Antonín Gregor (9 September 1908 – 7 September 1986) was a Czechoslovak communist politician and diplomat.

==Biography==
The son of a bricklayer, Gregor was born in Staré Město, Moravia. After matriculation from the gymnasium, he began studies at the Faculty of Law of Masaryk University in Brno, where he graduated with a doctorate in 1935. Gregor joined the Communist Party of Czechoslovakia (KSČ) while a student in 1928; in 1934, he left the party and joined the Czechoslovak Social Democratic Workers' Party. After completing his studies, Gregor was employed at the district courts in Uherské Hradiště and Brno, first as an auditor and from 1939 as a judge.

After the occupation of the Czech lands by Nazi Germany in 1939, Gregor joined the anti-Nazi resistance movement in southern Moravia. Towards the end of World War II, he again joined the KSČ. Gregor worked as a prosecutor in Uherské Hradiště from the end of the war, before being elected to the Constituent National Assembly in the May 1946 elections. In January 1948, he was elected a member of the Central Committee of the KSČ, and in February, he was appointed Minister of Foreign Trade. In this capacity he gradually increased the trade between Czechoslovakia and other Eastern Bloc countries, and in 1950 signed a trade agreement between his country and the Soviet Union.

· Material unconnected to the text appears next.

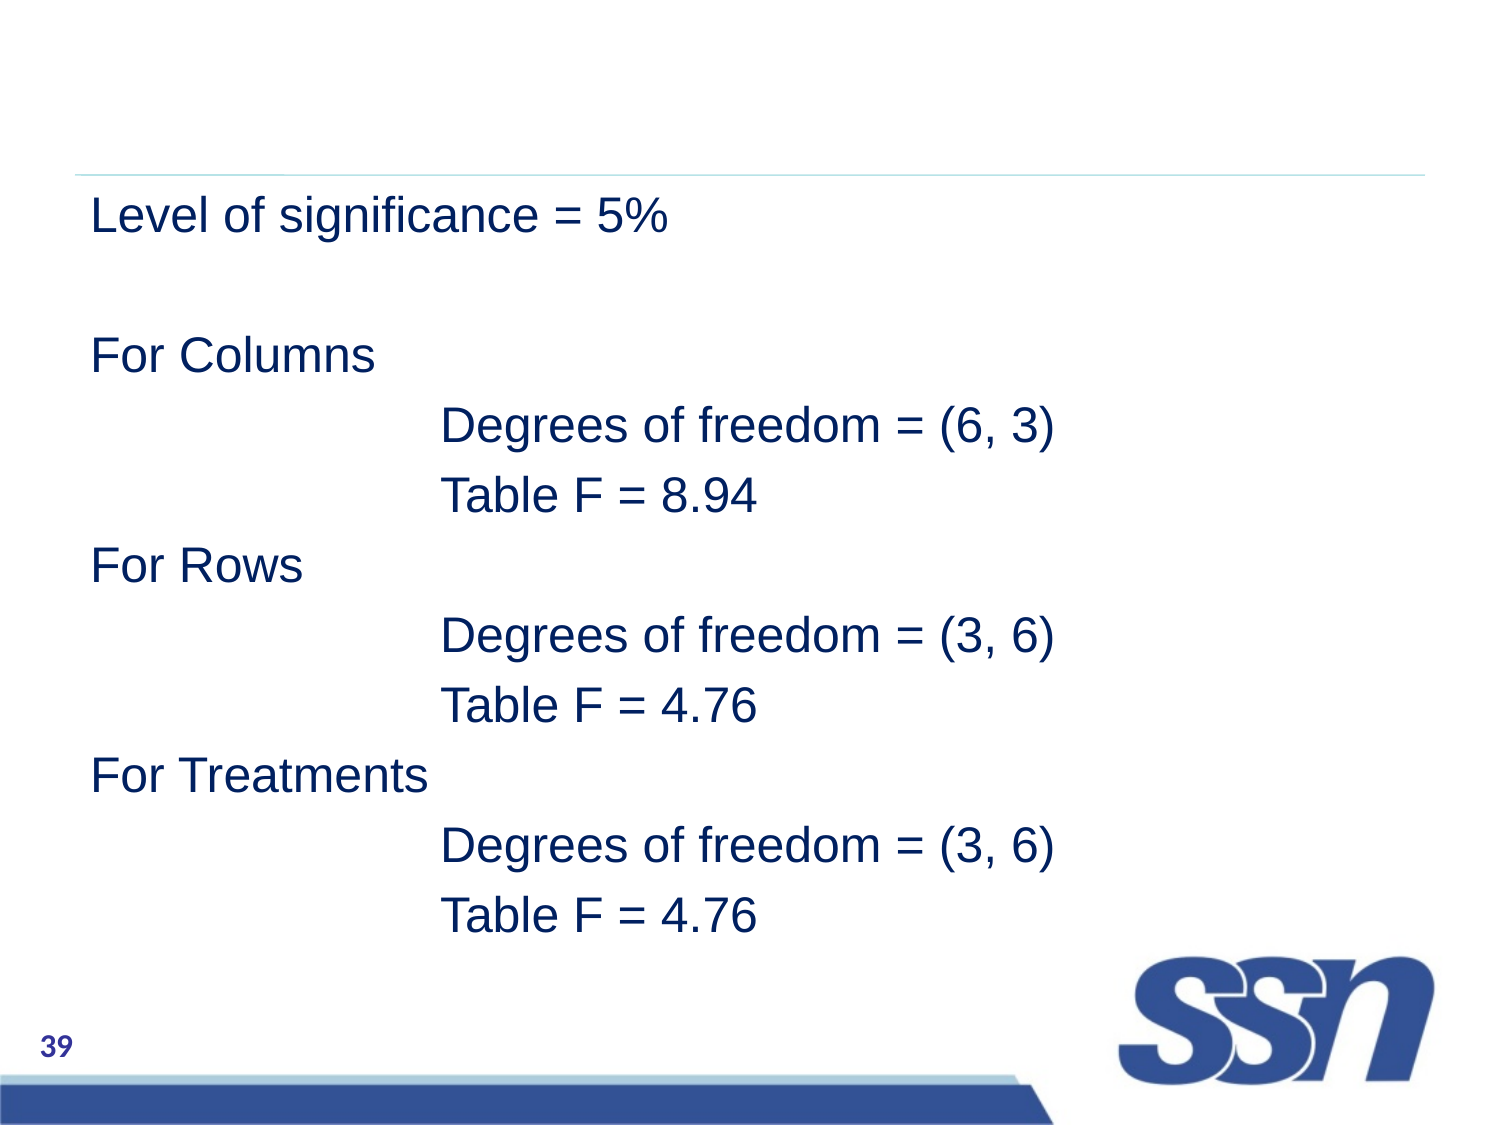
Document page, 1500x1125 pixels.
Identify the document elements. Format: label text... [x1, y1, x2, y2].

picture [0, 913, 1500, 1125]
list Level of significance = 5% For Columns Degrees of freedom = (6, 3) Table F = 8.94 For Rows Degrees of freedom = (3, 6) Table F = 4.76 For Treatments Degrees of freedom = (3, 6) Table F = 4.76 [75, 174, 1425, 1005]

A personal friend of Rudolf Slánský, Gregor came under suspicion with the Slánský trial in 1952. Although not arrested, he was dismissed from his responsibilities as government minister and member of the Central Committee in December 1952, and placed in a less central position in the Ministry of Justice. In 1954, Gregor was transferred to diplomatic service; he was ambassador to China between 1955 and 1957, Deputy Foreign Minister between 1957 and 1967, and finally ambassador to Poland between 1967 and 1970, after which he retired.